SPOKANE, Wash. – This year’s convention of the Washington State Labor Council adopted several hard-hitting resolutions in the fight-back against the ultra-right. Convention delegates also honored long-time union activist Irene Hull, known to many as a proud member of the Communist Party.

Passage of a resolution “against the war, attacks on civil liberties and cuts in civil services” was a slap in the face to Bush’s “war on terror.” The resolution called for repeal of the USA PATRIOT Act and defeat of similar “anti-terrorism” measures in state legislatures; was against local and state law enforcement agencies cooperating with FBI spying on political, union and anti-globalism activists or complying with harassment of Arabs and other immigrants by the Immigration and Naturalization Service.

Convention delegates adopted another resolution calling for the immediate release of the hundreds of Middle Eastern, Arab and other immigrants who are still detained without due process or legal justification; against efforts to add vague new language to the constitutions of state affiliates barring individuals “who consistently pursue policies and activities directed toward the achievement of authoritarianism, totalitarianism, terrorism that suppress individual liberties and freedom of association,” from holding office or being a member of official committees in AFL-CIO state and local bodies.

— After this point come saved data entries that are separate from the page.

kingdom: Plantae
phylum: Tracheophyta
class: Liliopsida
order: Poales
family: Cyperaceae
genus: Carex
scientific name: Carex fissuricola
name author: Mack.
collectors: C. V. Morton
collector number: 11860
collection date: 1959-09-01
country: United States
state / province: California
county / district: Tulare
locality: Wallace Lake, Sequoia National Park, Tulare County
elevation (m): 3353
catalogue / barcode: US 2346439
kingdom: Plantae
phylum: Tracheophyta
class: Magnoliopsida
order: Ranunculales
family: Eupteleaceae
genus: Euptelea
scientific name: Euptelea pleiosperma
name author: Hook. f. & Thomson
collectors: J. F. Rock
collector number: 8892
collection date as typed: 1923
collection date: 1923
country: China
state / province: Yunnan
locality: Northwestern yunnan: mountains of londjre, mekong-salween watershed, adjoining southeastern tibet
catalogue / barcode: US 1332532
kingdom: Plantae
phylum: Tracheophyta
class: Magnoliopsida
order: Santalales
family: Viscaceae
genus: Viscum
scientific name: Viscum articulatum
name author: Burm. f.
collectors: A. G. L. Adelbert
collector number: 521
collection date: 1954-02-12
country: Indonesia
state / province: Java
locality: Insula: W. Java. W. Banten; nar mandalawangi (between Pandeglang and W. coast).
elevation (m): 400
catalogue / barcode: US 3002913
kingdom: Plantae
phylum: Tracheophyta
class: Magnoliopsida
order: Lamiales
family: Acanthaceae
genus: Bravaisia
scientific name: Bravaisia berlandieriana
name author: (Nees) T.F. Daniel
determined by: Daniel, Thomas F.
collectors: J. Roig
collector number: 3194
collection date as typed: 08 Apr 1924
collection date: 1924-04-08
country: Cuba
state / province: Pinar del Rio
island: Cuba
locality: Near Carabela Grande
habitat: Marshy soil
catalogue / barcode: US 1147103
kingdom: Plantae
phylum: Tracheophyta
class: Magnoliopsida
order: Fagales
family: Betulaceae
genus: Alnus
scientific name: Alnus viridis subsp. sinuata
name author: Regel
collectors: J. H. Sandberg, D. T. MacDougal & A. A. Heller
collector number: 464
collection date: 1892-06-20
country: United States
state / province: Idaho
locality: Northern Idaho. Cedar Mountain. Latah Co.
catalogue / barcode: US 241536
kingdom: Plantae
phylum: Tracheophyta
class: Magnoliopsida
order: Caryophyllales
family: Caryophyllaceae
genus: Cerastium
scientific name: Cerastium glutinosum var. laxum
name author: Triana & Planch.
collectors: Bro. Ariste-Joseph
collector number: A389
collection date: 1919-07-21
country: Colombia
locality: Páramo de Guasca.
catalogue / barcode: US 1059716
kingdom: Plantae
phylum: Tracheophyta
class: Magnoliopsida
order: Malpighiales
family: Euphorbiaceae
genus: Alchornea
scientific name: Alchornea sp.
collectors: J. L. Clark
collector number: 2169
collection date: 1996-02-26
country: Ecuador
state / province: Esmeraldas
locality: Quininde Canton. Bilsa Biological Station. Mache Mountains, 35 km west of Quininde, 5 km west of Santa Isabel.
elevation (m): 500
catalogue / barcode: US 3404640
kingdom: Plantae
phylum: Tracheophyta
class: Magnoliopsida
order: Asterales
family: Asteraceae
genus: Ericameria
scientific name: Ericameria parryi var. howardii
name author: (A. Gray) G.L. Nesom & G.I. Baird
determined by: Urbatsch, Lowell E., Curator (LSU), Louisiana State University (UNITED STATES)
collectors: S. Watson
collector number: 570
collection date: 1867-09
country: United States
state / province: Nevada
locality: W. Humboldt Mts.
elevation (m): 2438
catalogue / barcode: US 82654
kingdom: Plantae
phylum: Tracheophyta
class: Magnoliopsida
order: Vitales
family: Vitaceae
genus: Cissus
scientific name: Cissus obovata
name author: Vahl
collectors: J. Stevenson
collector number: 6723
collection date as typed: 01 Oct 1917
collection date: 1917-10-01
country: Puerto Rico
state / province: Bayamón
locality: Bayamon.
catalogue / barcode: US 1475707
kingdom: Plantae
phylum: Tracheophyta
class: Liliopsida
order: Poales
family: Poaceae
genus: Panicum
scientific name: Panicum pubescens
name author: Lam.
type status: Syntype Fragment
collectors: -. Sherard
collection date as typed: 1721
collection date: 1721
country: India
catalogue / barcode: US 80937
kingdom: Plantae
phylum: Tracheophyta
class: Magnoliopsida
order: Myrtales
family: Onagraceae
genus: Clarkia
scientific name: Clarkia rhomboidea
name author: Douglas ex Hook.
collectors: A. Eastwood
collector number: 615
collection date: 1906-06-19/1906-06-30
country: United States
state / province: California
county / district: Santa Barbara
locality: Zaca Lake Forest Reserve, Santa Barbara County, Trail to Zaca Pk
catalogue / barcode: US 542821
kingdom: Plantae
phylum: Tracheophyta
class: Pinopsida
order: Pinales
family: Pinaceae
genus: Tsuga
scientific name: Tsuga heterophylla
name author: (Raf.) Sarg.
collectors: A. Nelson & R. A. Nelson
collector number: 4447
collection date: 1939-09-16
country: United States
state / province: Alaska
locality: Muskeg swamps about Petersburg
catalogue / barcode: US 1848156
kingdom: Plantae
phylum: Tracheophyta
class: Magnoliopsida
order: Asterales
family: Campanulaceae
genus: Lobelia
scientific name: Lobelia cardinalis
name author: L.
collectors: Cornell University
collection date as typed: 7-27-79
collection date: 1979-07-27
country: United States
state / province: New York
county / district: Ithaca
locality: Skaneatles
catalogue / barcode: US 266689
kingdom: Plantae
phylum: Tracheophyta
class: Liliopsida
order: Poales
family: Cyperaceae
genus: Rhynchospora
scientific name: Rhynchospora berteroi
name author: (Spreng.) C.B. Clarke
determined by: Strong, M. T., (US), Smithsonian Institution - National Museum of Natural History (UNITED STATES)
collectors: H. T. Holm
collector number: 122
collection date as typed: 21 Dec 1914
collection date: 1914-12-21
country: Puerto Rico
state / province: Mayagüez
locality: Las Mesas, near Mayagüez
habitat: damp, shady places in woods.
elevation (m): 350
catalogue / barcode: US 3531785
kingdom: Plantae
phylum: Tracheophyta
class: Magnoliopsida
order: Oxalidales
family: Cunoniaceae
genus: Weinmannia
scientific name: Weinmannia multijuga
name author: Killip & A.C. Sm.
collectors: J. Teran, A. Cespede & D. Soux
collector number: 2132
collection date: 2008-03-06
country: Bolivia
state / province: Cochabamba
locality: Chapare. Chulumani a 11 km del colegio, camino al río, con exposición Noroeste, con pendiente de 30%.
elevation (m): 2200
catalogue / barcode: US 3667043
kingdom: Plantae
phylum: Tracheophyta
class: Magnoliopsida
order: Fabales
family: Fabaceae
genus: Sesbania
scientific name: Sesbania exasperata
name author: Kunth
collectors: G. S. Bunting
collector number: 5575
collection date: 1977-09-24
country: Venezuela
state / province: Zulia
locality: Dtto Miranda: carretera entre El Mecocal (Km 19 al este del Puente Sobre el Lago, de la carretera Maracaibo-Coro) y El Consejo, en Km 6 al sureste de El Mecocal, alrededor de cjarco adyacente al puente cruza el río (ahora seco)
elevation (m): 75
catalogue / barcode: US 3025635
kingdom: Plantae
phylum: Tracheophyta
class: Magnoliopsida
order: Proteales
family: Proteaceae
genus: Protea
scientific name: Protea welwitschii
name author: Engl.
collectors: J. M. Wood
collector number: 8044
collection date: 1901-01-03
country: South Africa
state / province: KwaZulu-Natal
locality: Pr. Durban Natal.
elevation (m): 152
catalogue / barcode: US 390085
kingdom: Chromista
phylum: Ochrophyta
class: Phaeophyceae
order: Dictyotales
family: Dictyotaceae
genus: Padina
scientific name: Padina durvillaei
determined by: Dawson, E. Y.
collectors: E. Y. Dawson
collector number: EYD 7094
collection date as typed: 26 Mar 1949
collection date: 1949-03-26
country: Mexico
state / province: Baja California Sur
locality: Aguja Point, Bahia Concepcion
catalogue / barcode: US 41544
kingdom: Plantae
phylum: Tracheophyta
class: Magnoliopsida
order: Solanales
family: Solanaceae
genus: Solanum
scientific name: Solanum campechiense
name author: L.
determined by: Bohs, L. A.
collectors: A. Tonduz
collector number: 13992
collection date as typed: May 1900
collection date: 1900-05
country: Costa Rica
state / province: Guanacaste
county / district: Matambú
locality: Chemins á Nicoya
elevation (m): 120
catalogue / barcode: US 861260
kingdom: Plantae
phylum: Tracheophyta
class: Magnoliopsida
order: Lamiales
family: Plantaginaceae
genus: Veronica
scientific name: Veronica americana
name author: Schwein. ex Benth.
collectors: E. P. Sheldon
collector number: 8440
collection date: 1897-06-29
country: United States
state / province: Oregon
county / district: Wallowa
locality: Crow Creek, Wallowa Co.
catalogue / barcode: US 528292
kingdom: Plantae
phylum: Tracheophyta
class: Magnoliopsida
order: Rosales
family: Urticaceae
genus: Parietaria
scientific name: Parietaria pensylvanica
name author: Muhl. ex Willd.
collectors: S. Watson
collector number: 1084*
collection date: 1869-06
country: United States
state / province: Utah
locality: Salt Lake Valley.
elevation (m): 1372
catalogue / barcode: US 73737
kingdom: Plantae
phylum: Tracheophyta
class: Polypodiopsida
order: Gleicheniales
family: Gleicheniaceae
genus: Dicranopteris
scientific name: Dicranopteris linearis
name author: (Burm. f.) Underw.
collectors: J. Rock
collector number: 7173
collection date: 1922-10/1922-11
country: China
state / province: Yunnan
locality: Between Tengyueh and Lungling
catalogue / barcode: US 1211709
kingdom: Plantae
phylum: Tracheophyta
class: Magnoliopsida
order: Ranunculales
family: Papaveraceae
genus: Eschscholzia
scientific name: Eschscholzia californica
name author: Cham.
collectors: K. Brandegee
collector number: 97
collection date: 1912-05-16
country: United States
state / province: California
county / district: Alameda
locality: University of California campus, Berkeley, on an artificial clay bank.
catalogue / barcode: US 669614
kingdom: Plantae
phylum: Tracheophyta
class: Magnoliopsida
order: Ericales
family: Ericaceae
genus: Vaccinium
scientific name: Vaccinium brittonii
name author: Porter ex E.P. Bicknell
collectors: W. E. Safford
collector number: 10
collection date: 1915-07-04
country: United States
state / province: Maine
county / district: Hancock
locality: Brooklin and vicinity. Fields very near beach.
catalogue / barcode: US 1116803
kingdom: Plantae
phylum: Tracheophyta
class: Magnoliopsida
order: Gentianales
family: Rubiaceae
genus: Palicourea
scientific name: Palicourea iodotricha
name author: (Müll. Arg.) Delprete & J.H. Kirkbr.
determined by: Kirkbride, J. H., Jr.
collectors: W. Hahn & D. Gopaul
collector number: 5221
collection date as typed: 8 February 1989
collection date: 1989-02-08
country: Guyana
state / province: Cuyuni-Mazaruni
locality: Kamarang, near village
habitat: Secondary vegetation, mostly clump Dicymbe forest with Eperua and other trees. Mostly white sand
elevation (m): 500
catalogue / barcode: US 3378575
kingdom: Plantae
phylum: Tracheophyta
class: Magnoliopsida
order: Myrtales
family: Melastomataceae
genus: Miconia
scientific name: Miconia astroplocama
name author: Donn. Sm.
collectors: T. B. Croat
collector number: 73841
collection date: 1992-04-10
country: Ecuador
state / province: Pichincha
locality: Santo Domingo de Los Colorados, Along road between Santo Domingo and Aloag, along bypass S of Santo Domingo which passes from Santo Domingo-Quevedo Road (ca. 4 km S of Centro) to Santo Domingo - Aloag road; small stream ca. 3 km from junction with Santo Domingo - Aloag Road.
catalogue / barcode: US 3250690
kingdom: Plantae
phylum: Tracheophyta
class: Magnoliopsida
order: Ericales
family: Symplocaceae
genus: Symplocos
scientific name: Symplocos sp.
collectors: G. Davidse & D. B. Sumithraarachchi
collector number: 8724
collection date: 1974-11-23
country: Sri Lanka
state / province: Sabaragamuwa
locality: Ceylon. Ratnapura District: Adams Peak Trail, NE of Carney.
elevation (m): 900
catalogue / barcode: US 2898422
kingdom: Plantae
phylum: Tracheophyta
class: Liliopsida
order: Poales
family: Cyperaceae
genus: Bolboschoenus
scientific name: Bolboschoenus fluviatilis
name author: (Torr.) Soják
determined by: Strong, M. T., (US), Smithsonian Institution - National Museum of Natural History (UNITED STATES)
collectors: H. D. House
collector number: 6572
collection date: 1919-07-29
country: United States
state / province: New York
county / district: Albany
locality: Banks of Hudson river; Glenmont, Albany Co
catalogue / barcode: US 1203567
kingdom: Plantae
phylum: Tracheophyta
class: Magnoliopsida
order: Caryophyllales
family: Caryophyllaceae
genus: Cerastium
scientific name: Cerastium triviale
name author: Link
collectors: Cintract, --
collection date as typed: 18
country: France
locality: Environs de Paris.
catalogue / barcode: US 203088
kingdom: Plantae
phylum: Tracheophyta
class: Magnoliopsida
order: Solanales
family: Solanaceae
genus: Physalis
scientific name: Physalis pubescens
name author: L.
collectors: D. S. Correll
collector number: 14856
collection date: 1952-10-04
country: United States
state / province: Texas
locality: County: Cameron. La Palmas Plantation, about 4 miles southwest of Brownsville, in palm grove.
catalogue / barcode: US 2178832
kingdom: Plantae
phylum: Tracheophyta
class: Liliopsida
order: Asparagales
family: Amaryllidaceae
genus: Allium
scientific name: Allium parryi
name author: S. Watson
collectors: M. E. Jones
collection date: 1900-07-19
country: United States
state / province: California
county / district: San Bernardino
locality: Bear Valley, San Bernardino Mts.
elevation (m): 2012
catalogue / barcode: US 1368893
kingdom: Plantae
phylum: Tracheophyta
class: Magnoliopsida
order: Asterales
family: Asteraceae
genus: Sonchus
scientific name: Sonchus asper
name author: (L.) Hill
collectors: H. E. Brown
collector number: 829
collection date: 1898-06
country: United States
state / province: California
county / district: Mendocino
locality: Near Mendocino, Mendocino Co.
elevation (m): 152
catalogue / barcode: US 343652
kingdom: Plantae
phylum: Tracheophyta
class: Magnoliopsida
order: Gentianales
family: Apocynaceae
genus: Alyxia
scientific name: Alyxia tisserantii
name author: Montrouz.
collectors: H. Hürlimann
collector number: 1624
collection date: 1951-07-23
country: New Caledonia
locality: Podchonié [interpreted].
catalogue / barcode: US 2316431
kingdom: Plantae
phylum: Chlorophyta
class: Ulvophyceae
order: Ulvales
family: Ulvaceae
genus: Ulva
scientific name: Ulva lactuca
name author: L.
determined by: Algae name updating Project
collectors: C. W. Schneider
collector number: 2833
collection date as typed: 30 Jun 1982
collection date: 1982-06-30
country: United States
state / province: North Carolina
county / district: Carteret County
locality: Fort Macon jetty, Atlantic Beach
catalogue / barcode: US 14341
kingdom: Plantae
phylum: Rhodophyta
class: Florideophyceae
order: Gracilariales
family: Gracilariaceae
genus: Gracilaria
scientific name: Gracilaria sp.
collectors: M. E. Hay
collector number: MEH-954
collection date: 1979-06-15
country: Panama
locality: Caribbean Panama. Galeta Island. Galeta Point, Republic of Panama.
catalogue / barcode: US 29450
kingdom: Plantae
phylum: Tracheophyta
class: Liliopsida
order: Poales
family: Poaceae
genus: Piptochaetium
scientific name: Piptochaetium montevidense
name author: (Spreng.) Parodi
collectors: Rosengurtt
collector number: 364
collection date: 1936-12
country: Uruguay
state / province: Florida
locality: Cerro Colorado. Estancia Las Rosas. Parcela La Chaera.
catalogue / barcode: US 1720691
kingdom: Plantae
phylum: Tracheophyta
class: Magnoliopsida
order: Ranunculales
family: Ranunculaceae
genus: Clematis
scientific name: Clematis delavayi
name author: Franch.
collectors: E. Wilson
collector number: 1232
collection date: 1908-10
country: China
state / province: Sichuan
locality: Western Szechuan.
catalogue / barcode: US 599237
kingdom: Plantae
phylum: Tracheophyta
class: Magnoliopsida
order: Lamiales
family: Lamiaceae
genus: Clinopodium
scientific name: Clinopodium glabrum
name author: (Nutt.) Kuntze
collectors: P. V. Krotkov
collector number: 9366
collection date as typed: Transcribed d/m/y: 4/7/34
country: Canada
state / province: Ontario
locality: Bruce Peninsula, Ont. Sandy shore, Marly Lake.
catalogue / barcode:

The 1997 AFL-CIO Convention removed the “anti-Communist clause” from the AFL-CIO constitution. Many delegates saw the proposed language as a step back toward the “bad-old-days” of McCarthyism and voted to send their disapproval to the national AFL-CIO.

Then came the awarding of a Lifetime Achievement Award to 89-year-old Irene Hull and three other union activists, including Will Parry, an occasional writer for the People’s Weekly World.

In giving the award, Robby Stern, special assistant to the federation president, spoke of Hull’s long life in the labor movement. “Irene insists that her voice and the voice of all working women be heard,” he said, adding: “In 1942 [Irene] heard Earl Browder speak. He was head of the Communist Party. She thought he made sense so she and [her husband] joined. She has never stopped fighting for all of us. Irene, we love you. Thank you so much.”